WHAT YOU ARE ASKED TO DO
Count how many lines in the listing below contain the string "secteur", and reply with that number alone.
(EXCERPTED RECORDS begins)
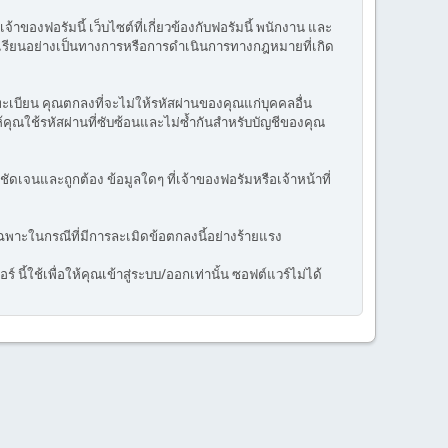
ของฟอรัมนี้ เว็บไซต์ที่เกี่ยวข้องกับฟอรัมนี้ พนักงาน และ
ร้องเรียนอย่างเป็นทางการหรือการดำเนินการทางกฎหมายที่เกิด
ทะเบียน คุณตกลงที่จะไม่ให้รหัสผ่านของคุณแก่บุคคลอื่น
้คุณใช้รหัสผ่านที่ซับซ้อนและไม่ซ้ำกันสำหรับบัญชีของคุณ
เจนและถูกต้อง ข้อมูลใดๆ ที่เจ้าของฟอรัมหรือเจ้าหน้าที่
นเฉพาะในกรณีที่มีการละเมิดข้อตกลงนี้อย่างร้ายแรง
นี้ใช้เพื่อให้คุณเข้าสู่ระบบ/ออกเท่านั้น ซอฟต์แวร์ไม่ได้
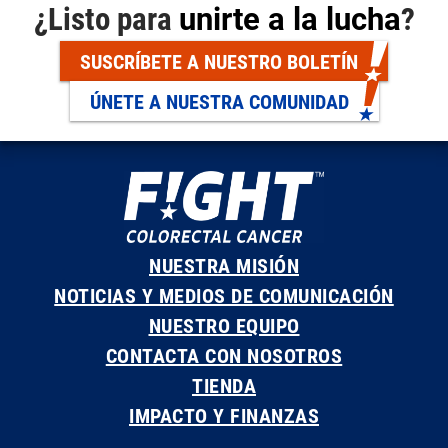
¿Listo para
unirte a la lucha
?
SUSCRÍBETE A NUESTRO BOLETÍN
ÚNETE A NUESTRA COMUNIDAD
NUESTRA MISIÓN
NOTICIAS Y MEDIOS DE COMUNICACIÓN
NUESTRO EQUIPO
CONTACTA CON NOSOTROS
TIENDA
IMPACTO Y FINANZAS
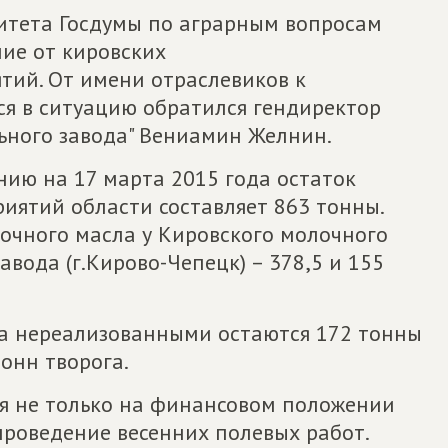
итета Госдумы по аграрным вопросам
ие от кировских
ий. От имени отраслевиков к
я в ситуацию обратился гендиректор
ьного завода" Вениамин Желнин.
янию на 17 марта 2015 года остаток
иятий области составляет 863 тонны.
вочного масла у Кировского молочного
вода (г.Кирово-Чепецк) – 378,5 и 155
на нереализованными остаются 172 тонны
тонн творога.
я не только на финансовом положении
 проведение весенних полевых работ.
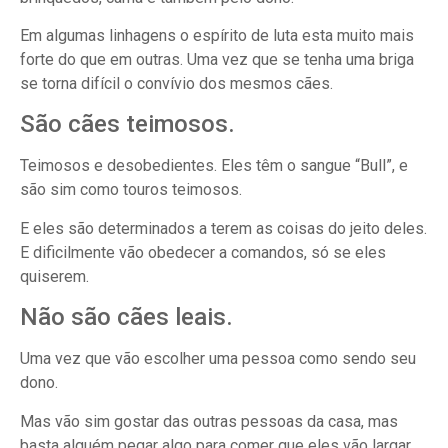
Em algumas linhagens o espírito de luta esta muito mais
forte do que em outras. Uma vez que se tenha uma briga
se torna difícil o convívio dos mesmos cães.
São cães teimosos.
Teimosos e desobedientes. Eles têm o sangue “Bull”, e
são sim como touros teimosos.
E eles são determinados a terem as coisas do jeito deles.
E dificilmente vão obedecer a comandos, só se eles
quiserem.
Não são cães leais.
Uma vez que vão escolher uma pessoa como sendo seu
dono.
Mas vão sim gostar das outras pessoas da casa, mas
basta alguém pegar algo para comer que eles vão largar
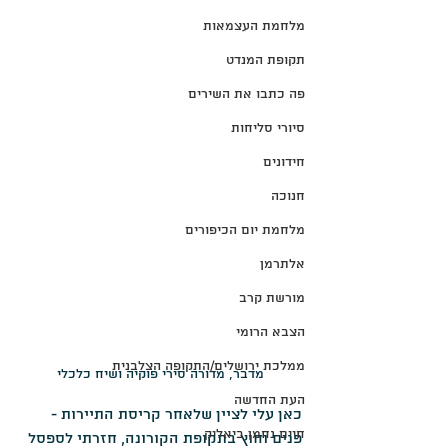
מלחמת העצמאות
תקופת המנדט
פה כתבו את השירים
סיורי סליחות
חידונים
חנוכה
מלחמת יום הכיפורים
אלתרמן
מורשת קרב
הצבא הרומי
ממלכת ירושלים/התקופה הצלבנית
מדבר, מדורה סירי פוקיה ושיח כלכלי
העת החדשה
כאן עלי לציין שלאחר קריסת התיירות - 
חיים נחמן ביאליק
פנים וחוץ בתקופת הקורונה, חזרתי לספסל 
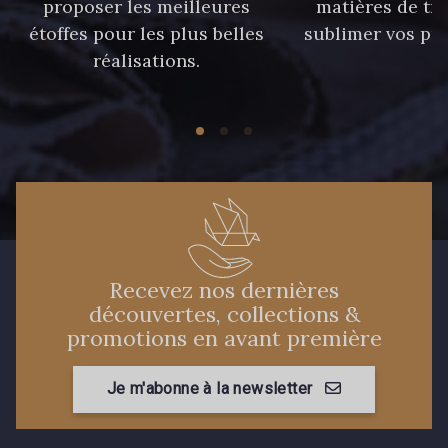
proposer les meilleures
matières de tr
étoffes pour les plus belles
sublimer vos pro
réalisations.
Recevez nos dernières
découvertes, collections &
promotions en avant première
Je m'abonne à la newsletter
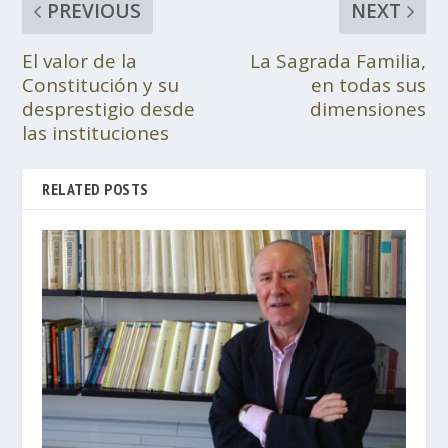
PREVIOUS
NEXT
El valor de la
La Sagrada Familia,
Constitución y su
en todas sus
desprestigio desde
dimensiones
las instituciones
RELATED POSTS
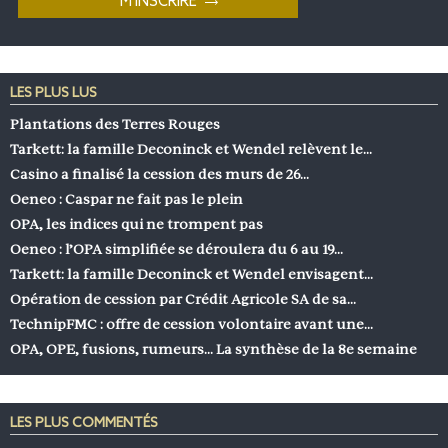
LES PLUS LUS
Plantations des Terres Rouges
Tarkett: la famille Deconinck et Wendel relèvent le…
Casino a finalisé la cession des murs de 26…
Oeneo : Caspar ne fait pas le plein
OPA, les indices qui ne trompent pas
Oeneo : l’OPA simplifiée se déroulera du 6 au 19…
Tarkett: la famille Deconinck et Wendel envisagent…
Opération de cession par Crédit Agricole SA de sa…
TechnipFMC : offre de cession volontaire avant une…
OPA, OPE, fusions, rumeurs… La synthèse de la 8e semaine
LES PLUS COMMENTÉS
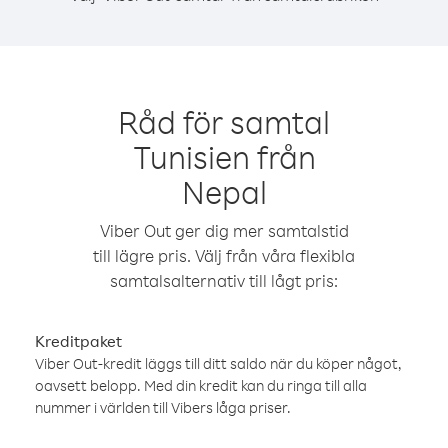
Råd för samtal
Tunisien från
Nepal
Viber Out ger dig mer samtalstid
till lägre pris. Välj från våra flexibla
samtalsalternativ till lågt pris:
Kreditpaket
Viber Out-kredit läggs till ditt saldo när du köper något,
oavsett belopp. Med din kredit kan du ringa till alla
nummer i världen till Vibers låga priser.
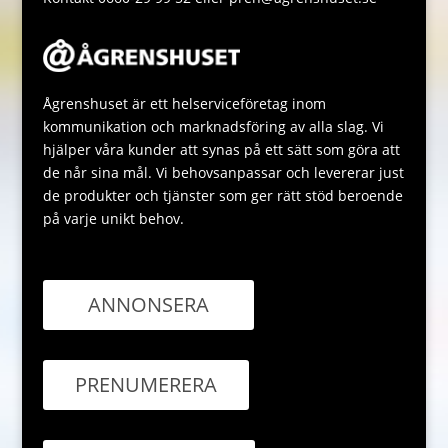
Ågrenshuset är ett helserviceföretag inom
kommunikation och marknadsföring av alla slag. Vi
hjälper våra kunder att synas på ett sätt som göra att
de når sina mål. Vi behovsanpassar och levererar just
de produkter och tjänster som ger rätt stöd beroende
på varje unikt behov.
ANNONSERA
PRENUMERERA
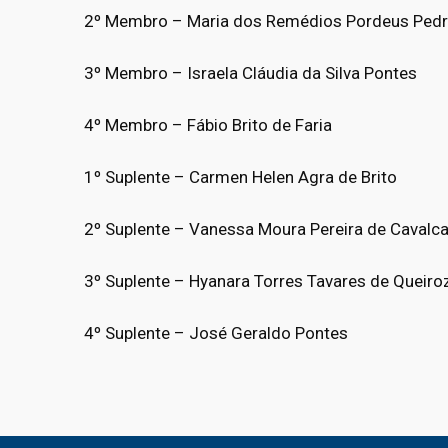
2º Membro – Maria dos Remédios Pordeus Ped
3º Membro – Israela Cláudia da Silva Pontes
4º Membro – Fábio Brito de Faria
1º Suplente – Carmen Helen Agra de Brito
2º Suplente – Vanessa Moura Pereira de Cavalc
3º Suplente – Hyanara Torres Tavares de Queiro
4º Suplente – José Geraldo Pontes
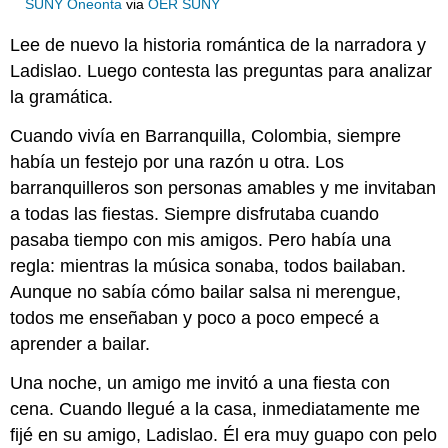
SUNY Oneonta
via
OER SUNY
Lee de nuevo la historia romántica de la narradora y
Ladislao. Luego contesta las preguntas para analizar
la gramática.
Cuando vivía en Barranquilla, Colombia, siempre
había un festejo por una razón u otra. Los
barranquilleros son personas amables y me invitaban
a todas las fiestas. Siempre disfrutaba cuando
pasaba tiempo con mis amigos. Pero había una
regla: mientras la música sonaba, todos bailaban.
Aunque no sabía cómo bailar salsa ni merengue,
todos me enseñaban y poco a poco empecé a
aprender a bailar.
Una noche, un amigo me invitó a una fiesta con
cena. Cuando llegué a la casa, inmediatamente me
fijé en su amigo, Ladislao. Él era muy guapo con pelo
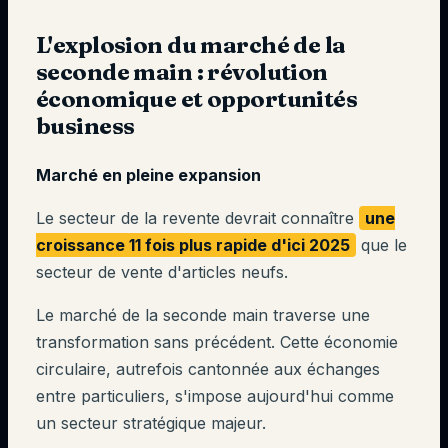
L'explosion du marché de la
seconde main : révolution
économique et opportunités
business
Marché en pleine expansion
Le secteur de la revente devrait connaître
une
croissance 11 fois plus rapide d'ici 2025
que le
secteur de vente d'articles neufs.
Le marché de la seconde main traverse une
transformation sans précédent. Cette économie
circulaire, autrefois cantonnée aux échanges
entre particuliers, s'impose aujourd'hui comme
un secteur stratégique majeur.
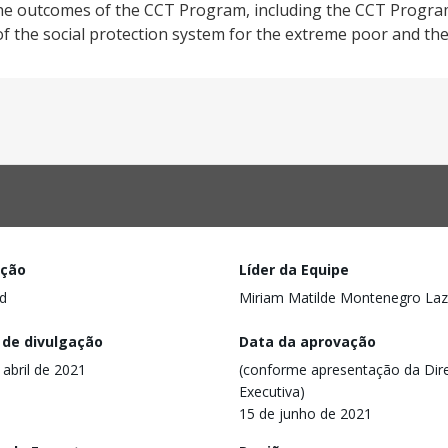
 the outcomes of the CCT Program, including the CCT Progr
f the social protection system for the extreme poor and the
ação
Líder da Equipe
d
Miriam Matilde Montenegro La
 de divulgação
Data da aprovação
 abril de 2021
(conforme apresentação da Dire
Executiva)
15 de junho de 2021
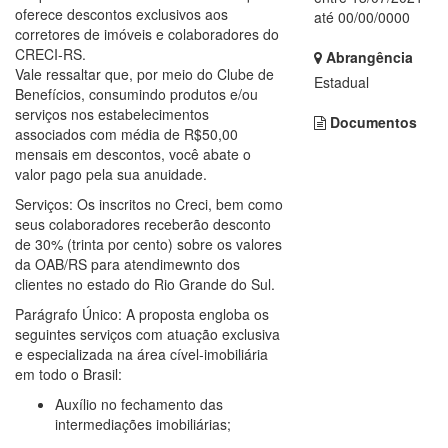
oferece descontos exclusivos aos
até 00/00/0000
corretores de imóveis e colaboradores do
CRECI-RS.
Abrangência
Vale ressaltar que, por meio do Clube de
Estadual
Benefícios, consumindo produtos e/ou
serviços nos estabelecimentos
Documentos
associados com média de R$50,00
mensais em descontos, você abate o
valor pago pela sua anuidade.
Serviços: Os inscritos no Creci, bem como
seus colaboradores receberão desconto
de 30% (trinta por cento) sobre os valores
da OAB/RS para atendimewnto dos
clientes no estado do Rio Grande do Sul.
Parágrafo Único: A proposta engloba os
seguintes serviços com atuação exclusiva
e especializada na área cível-imobiliária
em todo o Brasil:
Auxílio no fechamento das
intermediações imobiliárias;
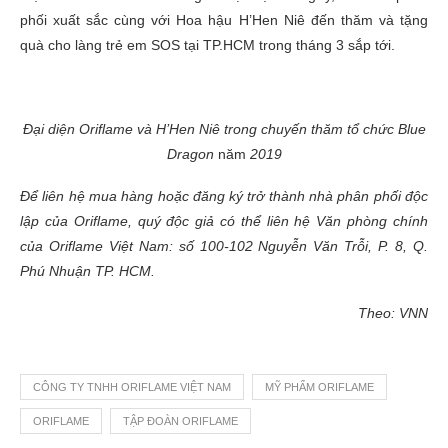
phối xuất sắc cùng với Hoa hậu H’Hen Niê đến thăm và tặng
quà cho làng trẻ em SOS tại TP.HCM trong tháng 3 sắp tới.
Đại diện Oriflame và H’Hen Niê trong chuyến thăm tổ chức Blue
Dragon
năm
2019
Để liên hệ mua hàng hoặc đăng ký trở thành nhà phân phối độc
lập của Oriflame, quý độc giả có thể liên hệ Văn phòng chính
của Oriflame Việt Nam: số 100-102 Nguyễn Văn Trỗi, P. 8, Q.
Phú Nhuận TP. HCM.
Theo: VNN
CÔNG TY TNHH ORIFLAME VIỆT NAM
MỸ PHẨM ORIFLAME
ORIFLAME
TẬP ĐOÀN ORIFLAME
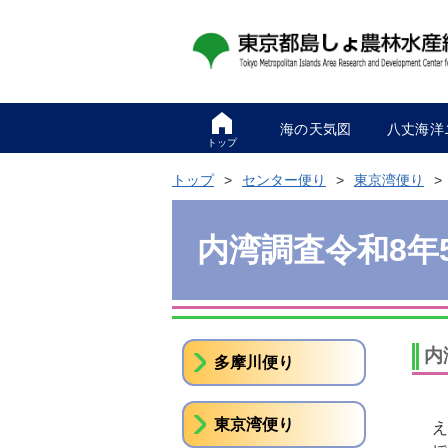
海の天気図
八丈海洋
トップ
トップ
センター便り
東京湾便り
内湾調査令和8年
内
多摩川便り
東京湾便り
え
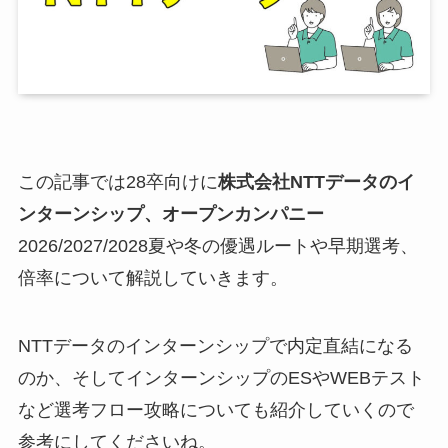
この記事では28卒向けに
株式会社NTTデータのイ
ンターンシップ、オープンカンパニー
2026/2027/2028夏や冬の優遇ルートや早期選考、
倍率について解説していきます。
NTTデータのインターンシップで内定直結になる
のか、そしてインターンシップのESやWEBテスト
など選考フロー攻略についても紹介していくので
参考にしてくださいね。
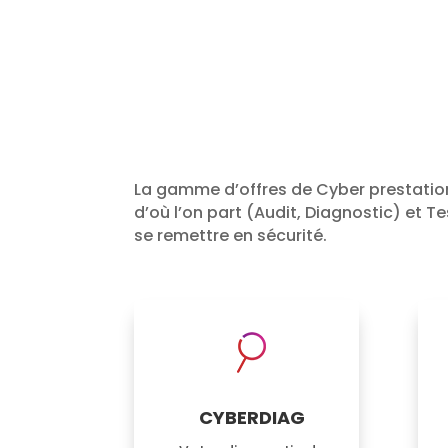
La gamme d’offres de Cyber prestation
d’où l’on part (Audit, Diagnostic) et Te
se remettre en sécurité.
CYBERDIAG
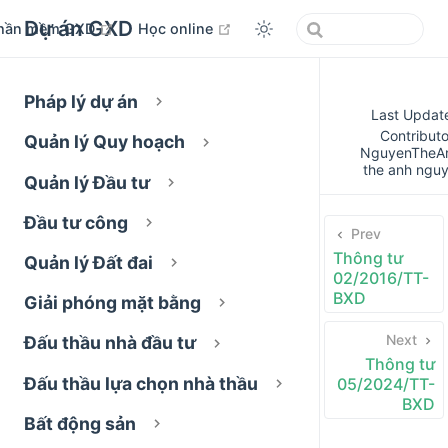
Dự án GXD
open in new window
open in new window
hần mềm GXD
Học online
Pháp lý dự án
Last Updat
Contributo
Quản lý Quy hoạch
NguyenTheA
the anh ngu
Quản lý Đầu tư
Đầu tư công
Prev
Thông tư
Quản lý Đất đai
02/2016/TT-
BXD
Giải phóng mặt bằng
Next
Đấu thầu nhà đầu tư
Thông tư
Đấu thầu lựa chọn nhà thầu
05/2024/TT-
BXD
Bất động sản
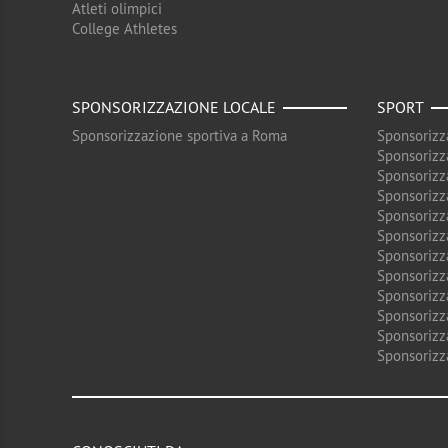
Atleti olimpici
College Athletes
SPONSORIZZAZIONE LOCALE
SPORT
Sponsorizzazione sportiva a Roma
Sponsorizz
Sponsorizz
Sponsorizz
Sponsorizz
Sponsorizz
Sponsorizz
Sponsorizz
Sponsorizz
Sponsorizz
Sponsorizz
Sponsorizz
Sponsorizz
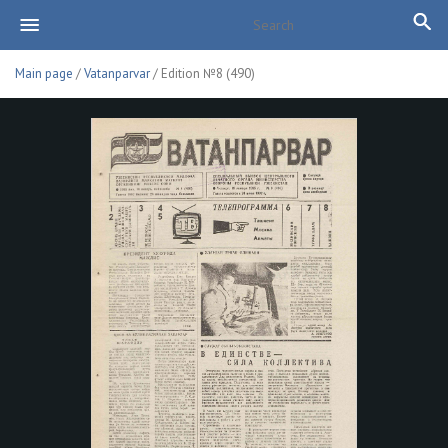
Main page
/
Vatanparvar
/ Edition №8 (490)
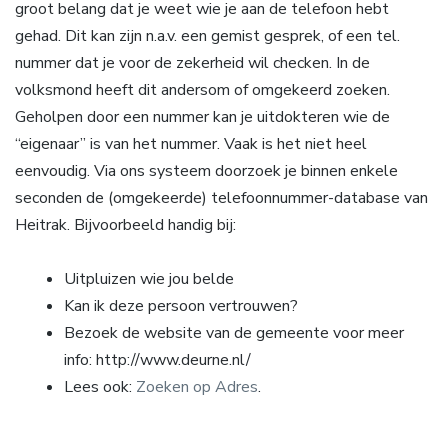
groot belang dat je weet wie je aan de telefoon hebt
gehad. Dit kan zijn n.a.v. een gemist gesprek, of een tel.
nummer dat je voor de zekerheid wil checken. In de
volksmond heeft dit andersom of omgekeerd zoeken.
Geholpen door een nummer kan je uitdokteren wie de
“eigenaar” is van het nummer. Vaak is het niet heel
eenvoudig. Via ons systeem doorzoek je binnen enkele
seconden de (omgekeerde) telefoonnummer-database van
Heitrak. Bijvoorbeeld handig bij:
Uitpluizen wie jou belde
Kan ik deze persoon vertrouwen?
Bezoek de website van de gemeente voor meer
info: http://www.deurne.nl/
Lees ook:
Zoeken op Adres
.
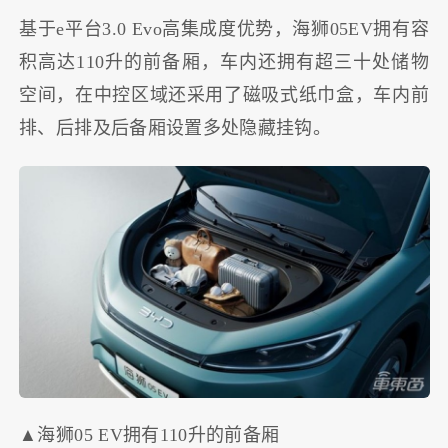
基于e平台3.0 Evo高集成度优势，海狮05EV拥有容
积高达110升的前备厢，车内还拥有超三十处储物
空间，在中控区域还采用了磁吸式纸巾盒，车内前
排、后排及后备厢设置多处隐藏挂钩。
▲海狮05 EV拥有110升的前备厢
(EXCERPTED RECORDS ends)
ANSWER BOX
3